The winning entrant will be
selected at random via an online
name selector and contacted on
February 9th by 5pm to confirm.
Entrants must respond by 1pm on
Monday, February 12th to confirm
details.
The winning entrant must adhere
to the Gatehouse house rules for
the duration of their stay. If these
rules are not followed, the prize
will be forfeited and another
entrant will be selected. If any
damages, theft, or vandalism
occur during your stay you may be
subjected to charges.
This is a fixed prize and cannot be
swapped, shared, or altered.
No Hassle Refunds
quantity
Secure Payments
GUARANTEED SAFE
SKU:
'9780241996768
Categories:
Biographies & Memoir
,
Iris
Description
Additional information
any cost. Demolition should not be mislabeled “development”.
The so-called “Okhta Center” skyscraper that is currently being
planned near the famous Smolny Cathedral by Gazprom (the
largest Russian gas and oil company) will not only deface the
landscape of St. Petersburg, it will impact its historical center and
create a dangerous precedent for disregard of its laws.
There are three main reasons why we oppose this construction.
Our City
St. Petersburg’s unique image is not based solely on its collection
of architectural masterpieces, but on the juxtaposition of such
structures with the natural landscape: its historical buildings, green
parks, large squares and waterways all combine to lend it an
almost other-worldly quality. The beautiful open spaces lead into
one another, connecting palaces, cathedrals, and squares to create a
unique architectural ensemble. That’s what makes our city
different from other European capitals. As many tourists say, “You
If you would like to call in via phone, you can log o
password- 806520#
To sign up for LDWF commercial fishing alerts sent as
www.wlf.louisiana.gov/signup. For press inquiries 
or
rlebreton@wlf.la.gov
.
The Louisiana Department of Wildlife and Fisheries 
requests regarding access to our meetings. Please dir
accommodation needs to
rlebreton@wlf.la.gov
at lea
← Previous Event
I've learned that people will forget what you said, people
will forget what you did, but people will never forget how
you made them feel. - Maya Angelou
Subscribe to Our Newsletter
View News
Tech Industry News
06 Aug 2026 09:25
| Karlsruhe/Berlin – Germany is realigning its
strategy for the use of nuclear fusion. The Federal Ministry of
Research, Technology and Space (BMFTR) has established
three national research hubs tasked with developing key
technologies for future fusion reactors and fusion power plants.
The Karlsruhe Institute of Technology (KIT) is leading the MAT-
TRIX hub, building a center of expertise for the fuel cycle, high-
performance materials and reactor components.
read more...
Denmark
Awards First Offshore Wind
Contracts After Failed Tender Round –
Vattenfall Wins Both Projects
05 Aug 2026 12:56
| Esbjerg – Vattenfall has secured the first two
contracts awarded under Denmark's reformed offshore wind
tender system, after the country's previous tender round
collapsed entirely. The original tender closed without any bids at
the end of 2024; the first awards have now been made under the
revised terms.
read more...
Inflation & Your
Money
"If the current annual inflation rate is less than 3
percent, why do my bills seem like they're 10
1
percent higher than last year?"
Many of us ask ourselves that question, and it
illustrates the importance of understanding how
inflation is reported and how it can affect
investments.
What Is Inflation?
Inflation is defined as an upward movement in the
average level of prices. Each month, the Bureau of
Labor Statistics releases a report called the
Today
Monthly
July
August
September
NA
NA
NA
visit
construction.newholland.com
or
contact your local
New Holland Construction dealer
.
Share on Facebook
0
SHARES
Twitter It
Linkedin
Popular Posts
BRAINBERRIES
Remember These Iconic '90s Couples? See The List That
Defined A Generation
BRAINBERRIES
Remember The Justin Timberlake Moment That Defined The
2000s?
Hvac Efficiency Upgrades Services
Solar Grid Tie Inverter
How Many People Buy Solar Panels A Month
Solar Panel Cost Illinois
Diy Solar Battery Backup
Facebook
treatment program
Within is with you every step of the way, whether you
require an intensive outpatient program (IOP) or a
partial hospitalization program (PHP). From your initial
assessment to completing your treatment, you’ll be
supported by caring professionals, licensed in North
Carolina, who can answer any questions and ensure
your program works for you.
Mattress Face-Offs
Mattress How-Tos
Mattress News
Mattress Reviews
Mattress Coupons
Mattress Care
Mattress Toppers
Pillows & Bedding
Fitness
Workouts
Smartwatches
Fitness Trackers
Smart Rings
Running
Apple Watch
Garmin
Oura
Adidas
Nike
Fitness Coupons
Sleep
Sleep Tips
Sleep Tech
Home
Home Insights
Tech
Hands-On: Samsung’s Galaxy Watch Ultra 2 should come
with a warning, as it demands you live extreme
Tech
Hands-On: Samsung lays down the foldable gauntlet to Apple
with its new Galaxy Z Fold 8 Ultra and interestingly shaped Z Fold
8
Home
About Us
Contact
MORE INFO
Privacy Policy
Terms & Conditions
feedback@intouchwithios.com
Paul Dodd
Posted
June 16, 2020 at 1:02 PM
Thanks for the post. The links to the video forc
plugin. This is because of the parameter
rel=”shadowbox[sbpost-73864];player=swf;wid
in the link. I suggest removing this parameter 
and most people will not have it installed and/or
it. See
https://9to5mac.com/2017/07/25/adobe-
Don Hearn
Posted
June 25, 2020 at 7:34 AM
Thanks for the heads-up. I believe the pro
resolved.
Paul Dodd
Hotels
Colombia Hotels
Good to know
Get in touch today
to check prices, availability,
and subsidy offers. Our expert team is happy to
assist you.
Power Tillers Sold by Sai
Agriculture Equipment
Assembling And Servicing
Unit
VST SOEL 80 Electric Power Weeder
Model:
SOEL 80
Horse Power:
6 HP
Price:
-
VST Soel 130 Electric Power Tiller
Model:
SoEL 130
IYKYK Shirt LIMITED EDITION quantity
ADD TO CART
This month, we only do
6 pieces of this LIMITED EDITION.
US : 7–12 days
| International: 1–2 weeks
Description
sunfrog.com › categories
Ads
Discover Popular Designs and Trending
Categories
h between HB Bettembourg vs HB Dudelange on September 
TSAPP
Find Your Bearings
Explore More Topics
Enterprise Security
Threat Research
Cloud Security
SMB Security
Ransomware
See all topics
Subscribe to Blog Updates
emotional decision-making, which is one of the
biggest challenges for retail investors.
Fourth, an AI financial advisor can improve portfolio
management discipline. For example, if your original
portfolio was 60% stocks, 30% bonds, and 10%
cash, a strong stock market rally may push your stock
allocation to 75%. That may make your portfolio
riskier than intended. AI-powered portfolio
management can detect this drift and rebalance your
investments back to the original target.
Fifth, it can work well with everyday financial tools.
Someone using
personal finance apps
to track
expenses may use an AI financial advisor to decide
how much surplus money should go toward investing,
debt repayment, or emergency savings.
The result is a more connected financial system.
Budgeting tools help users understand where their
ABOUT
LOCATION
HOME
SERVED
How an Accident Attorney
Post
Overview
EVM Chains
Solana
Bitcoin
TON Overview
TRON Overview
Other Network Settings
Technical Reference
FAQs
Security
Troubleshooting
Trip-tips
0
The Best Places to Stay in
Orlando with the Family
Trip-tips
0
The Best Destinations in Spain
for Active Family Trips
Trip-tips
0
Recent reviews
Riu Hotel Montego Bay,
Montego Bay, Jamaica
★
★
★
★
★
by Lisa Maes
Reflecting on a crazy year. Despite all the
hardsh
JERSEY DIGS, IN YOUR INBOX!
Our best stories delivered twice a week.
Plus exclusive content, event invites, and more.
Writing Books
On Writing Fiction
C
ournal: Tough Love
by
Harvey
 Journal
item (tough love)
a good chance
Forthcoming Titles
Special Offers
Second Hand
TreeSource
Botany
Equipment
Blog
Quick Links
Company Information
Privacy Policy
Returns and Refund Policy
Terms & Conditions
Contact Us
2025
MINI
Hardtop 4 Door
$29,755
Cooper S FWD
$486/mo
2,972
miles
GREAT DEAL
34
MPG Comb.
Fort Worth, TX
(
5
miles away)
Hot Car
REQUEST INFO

++++++++

> [Problem]:
Reproduce every line in the records above word for word, keeping each line break where it falls.

> [Problem solution]:
The winning entrant will be
selected at random via an online
name selector and contacted on
February 9th by 5pm to confirm.
Entrants must respond by 1pm on
Monday, February 12th to confirm
details.
The winning entrant must adhere
to the Gatehouse house rules for
the duration of their stay. If these
rules are not followed, the prize
will be forfeited and another
entrant will be selected. If any
damages, theft, or vandalism
occur during your stay you may be
subjected to charges.
This is a fixed prize and cannot be
swapped, shared, or altered.
No Hassle Refunds
quantity
Secure Payments
GUARANTEED SAFE
SKU:
'9780241996768
Categories:
Biographies & Memoir
,
Iris
Description
Additional information
any cost. Demolition should not be mislabeled “development”.
The so-called “Okhta Center” skyscraper that is currently being
planned near the famous Smolny Cathedral by Gazprom (the
largest Russian gas and oil company) will not only deface the
landscape of St. Petersburg, it will impact its historical center and
create a dangerous precedent for disregard of its laws.
There are three main reasons why we oppose this construction.
Our City
St. Petersburg’s unique image is not based solely on its collection
of architectural masterpieces, but on the juxtaposition of such
structures with the natural landscape: its historical buildings, green
parks, large squares and waterways all combine to lend it an
almost other-worldly quality. The beautiful open spaces lead into
one another, connecting palaces, cathedrals, and squares to create a
unique architectural ensemble. That’s what makes our city
different from other European capitals. As many tourists say, “You
If you would like to call in via phone, you can log o
password- 806520#
To sign up for LDWF commercial fishing alerts sent as
www.wlf.louisiana.gov/signup. For press inquiries 
or
rlebreton@wlf.la.gov
.
The Louisiana Department of Wildlife and Fisheries 
requests regarding access to our meetings. Please dir
accommodation needs to
rlebreton@wlf.la.gov
at lea
← Previous Event
I've learned that people will forget what you said, people
will forget what you did, but people will never forget how
you made them feel. - Maya Angelou
Subscribe to Our Newsletter
View News
Tech Industry News
06 Aug 2026 09:25
| Karlsruhe/Berlin – Germany is realigning its
strategy for the use of nuclear fusion. The Federal Ministry of
Research, Technology and Space (BMFTR) has established
three national research hubs tasked with developing key
technologies for future fusion reactors and fusion power plants.
The Karlsruhe Institute of Technology (KIT) is leading the MAT-
TRIX hub, building a center of expertise for the fuel cycle, high-
performance materials and reactor components.
read more...
Denmark
Awards First Offshore Wind
Contracts After Failed Tender Round –
Vattenfall Wins Both Projects
05 Aug 2026 12:56
| Esbjerg – Vattenfall has secured the first two
contracts awarded under Denmark's reformed offshore wind
tender system, after the country's previous tender round
collapsed entirely. The original tender closed without any bids at
the end of 2024; the first awards have now been made under the
revised terms.
read more...
Inflation & Your
Money
"If the current annual inflation rate is less than 3
percent, why do my bills seem like they're 10
1
percent higher than last year?"
Many of us ask ourselves that question, and it
illustrates the importance of understanding how
inflation is reported and how it can affect
investments.
What Is Inflation?
Inflation is defined as an upward movement in the
average level of prices. Each month, the Bureau of
Labor Statistics releases a report called the
Today
Monthly
July
August
September
NA
NA
NA
visit
construction.newholland.com
or
contact your local
New Holland Construction dealer
.
Share on Facebook
0
SHARES
Twitter It
Linkedin
Popular Posts
BRAINBERRIES
Remember These Iconic '90s Couples? See The List That
Defined A Generation
BRAINBERRIES
Remember The Justin Timberlake Moment That Defined The
2000s?
Hvac Efficiency Upgrades Services
Solar Grid Tie Inverter
How Many People Buy Solar Panels A Month
Solar Panel Cost Illinois
Diy Solar Battery Backup
Facebook
treatment program
Within is with you every step of the way, whether you
require an intensive outpatient program (IOP) or a
partial hospitalization program (PHP). From your initial
assessment to completing your treatment, you’ll be
supported by caring professionals, licensed in North
Carolina, who can answer any questions and ensure
your program works for you.
Mattress Face-Offs
Mattress How-Tos
Mattress News
Mattress Reviews
Mattress Coupons
Mattress Care
Mattress Toppers
Pillows & Bedding
Fitness
Workouts
Smartwatches
Fitness Trackers
Smart Rings
Running
Apple Watch
Garmin
Oura
Adidas
Nike
Fitness Coupons
Sleep
Sleep Tips
Sleep Tech
Home
Home Insights
Tech
Hands-On: Samsung’s Galaxy Watch Ultra 2 should come
with a warning, as it demands you live extreme
Tech
Hands-On: Samsung lays down the foldable gauntlet to Apple
with its new Galaxy Z Fold 8 Ultra and interestingly shaped Z Fold
8
Home
About Us
Contact
MORE INFO
Privacy Policy
Terms & Conditions
feedback@intouchwithios.com
Paul Dodd
Posted
June 16, 2020 at 1:02 PM
Thanks for the post. The links to the video forc
plugin. This is because of the parameter
rel=”shadowbox[sbpost-73864];player=swf;wid
in the link. I suggest removing this parameter 
and most people will not have it installed and/or
it. See
https://9to5mac.com/2017/07/25/adobe-
Don Hearn
Posted
June 25, 2020 at 7:34 AM
Thanks for the heads-up. I believe the pro
resolved.
Paul Dodd
Hotels
Colombia Hotels
Good to know
Get in touch today
to check prices, availability,
and subsidy offers. Our expert team is happy to
assist you.
Power Tillers Sold by Sai
Agriculture Equipment
Assembling And Servicing
Unit
VST SOEL 80 Electric Power Weeder
Model:
SOEL 80
Horse Power:
6 HP
Price:
-
VST Soel 130 Electric Power Tiller
Model:
SoEL 130
IYKYK Shirt LIMITED EDITION quantity
ADD TO CART
This month, we only do
6 pieces of this LIMITED EDITION.
US : 7–12 days
| International: 1–2 weeks
Description
sunfrog.com › categories
Ads
Discover Popular Designs and Trending
Categories
h between HB Bettembourg vs HB Dudelange on September 
TSAPP
Find Your Bearings
Explore More Topics
Enterprise Security
Threat Research
Cloud Security
SMB Security
Ransomware
See all topics
Subscribe to Blog Updates
emotional decision-making, which is one of the
biggest challenges for retail investors.
Fourth, an AI financial advisor can improve portfolio
management discipline. For example, if your original
portfolio was 60% stocks, 30% bonds, and 10%
cash, a strong stock market rally may push your stock
allocation to 75%. That may make your portfolio
riskier than intended. AI-powered portfolio
management can detect this drift and rebalance your
investments back to the original target.
Fifth, it can work well with everyday financial tools.
Someone using
personal finance apps
to track
expenses may use an AI financial advisor to decide
how much surplus money should go toward investing,
debt repayment, or emergency savings.
The result is a more connected financial system.
Budgeting tools help users understand where their
ABOUT
LOCATION
HOME
SERVED
How an Accident Attorney
Post
Overview
EVM Chains
Solana
Bitcoin
TON Overview
TRON Overview
Other Network Settings
Technical Reference
FAQs
Security
Troubleshooting
Trip-tips
0
The Best Places to Stay in
Orlando with the Family
Trip-tips
0
The Best Destinations in Spain
for Active Family Trips
Trip-tips
0
Recent reviews
Riu Hotel Montego Bay,
Montego Bay, Jamaica
★
★
★
★
★
by Lisa Maes
Reflecting on a crazy year. Despite all the
hardsh
JERSEY DIGS, IN YOUR INBOX!
Our best stories delivered twice a week.
Plus exclusive content, event invites, and more.
Writing Books
On Writing Fiction
C
ournal: Tough Love
by
Harvey
 Journal
item (tough love)
a good chance
Forthcoming Titles
Special Offers
Second Hand
TreeSource
Botany
Equipment
Blog
Quick Links
Company Information
Privacy Policy
Returns and Refund Policy
Terms & Conditions
Contact Us
2025
MINI
Hardtop 4 Door
$29,755
Cooper S FWD
$486/mo
2,972
miles
GREAT DEAL
34
MPG Comb.
Fort Worth, TX
(
5
miles away)
Hot Car
REQUEST INFO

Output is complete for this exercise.